## WORK TO BE COMPLETED
Reproduce the whole of the records exactly, and make sure no picture is carried into the result.

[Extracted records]
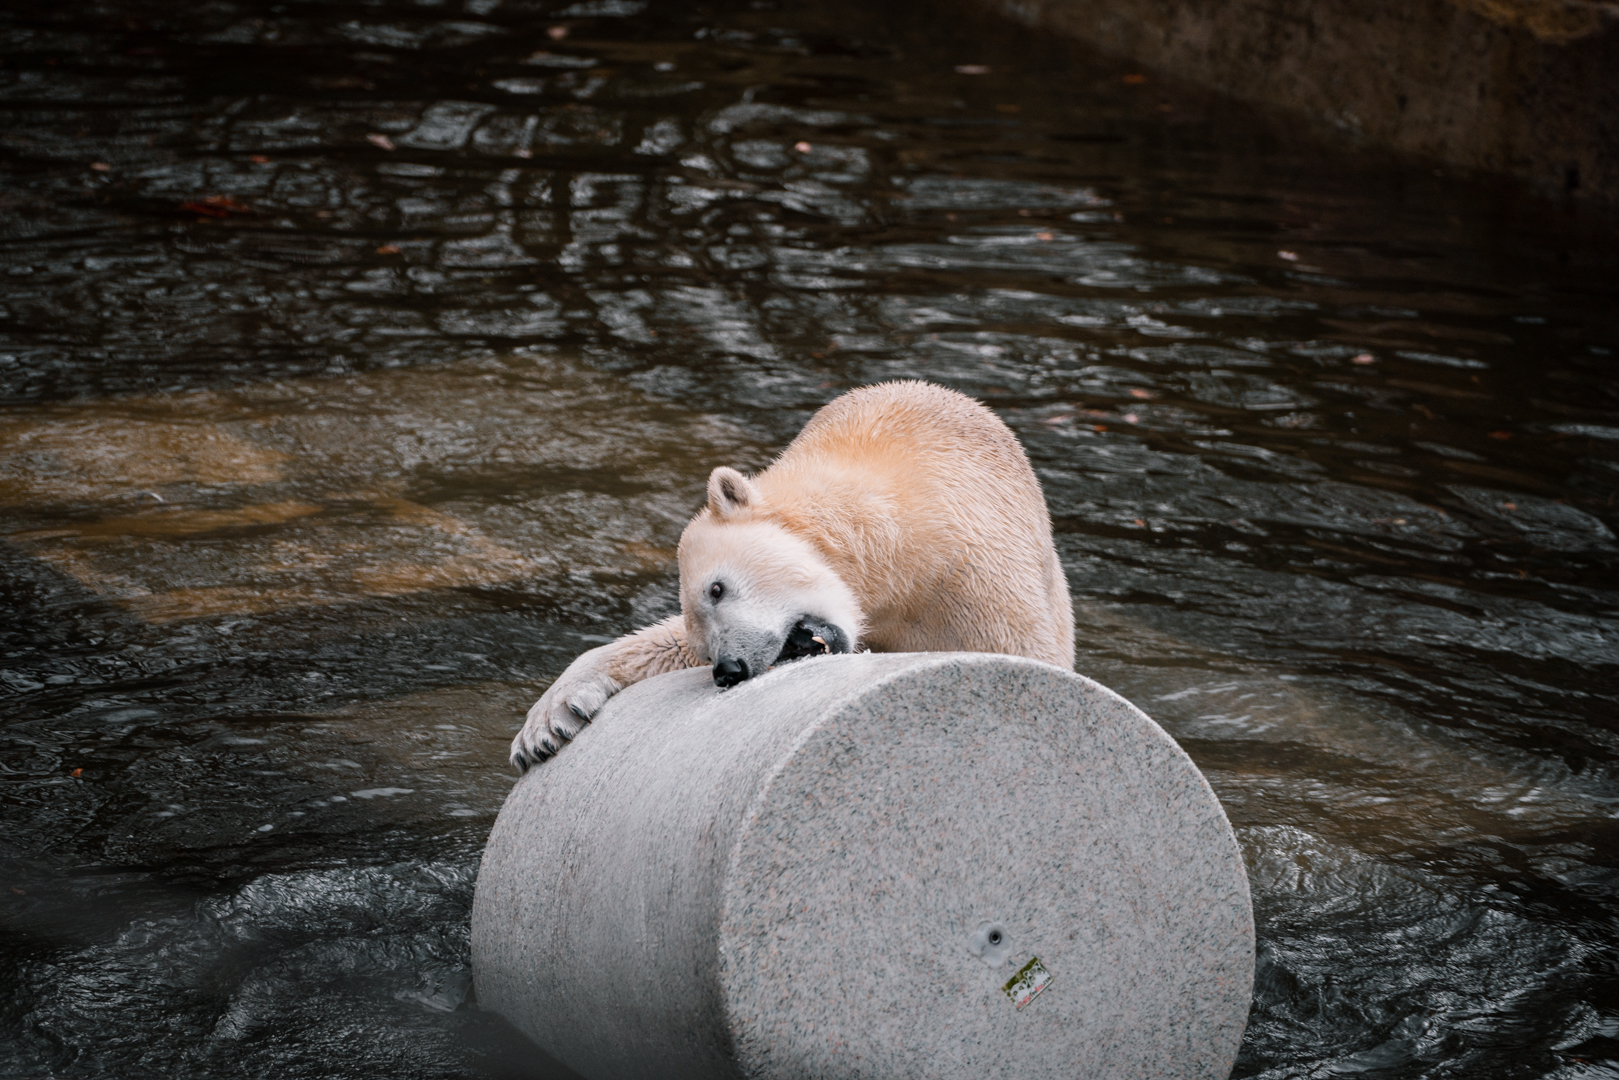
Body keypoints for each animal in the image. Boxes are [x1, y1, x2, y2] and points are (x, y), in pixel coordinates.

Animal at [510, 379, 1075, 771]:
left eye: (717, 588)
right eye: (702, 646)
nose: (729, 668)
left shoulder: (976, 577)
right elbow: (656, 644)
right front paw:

## SOLUTION BELOW
Body keypoints for each animal in the image. Boxes are [x1, y1, x2, y2] and points are (x, y), in pixel coordinates.

Animal at [510, 379, 1075, 771]:
left eye: (717, 588)
right eye: (702, 646)
nose: (729, 668)
left shoulder: (976, 577)
right elbow: (656, 644)
right front paw:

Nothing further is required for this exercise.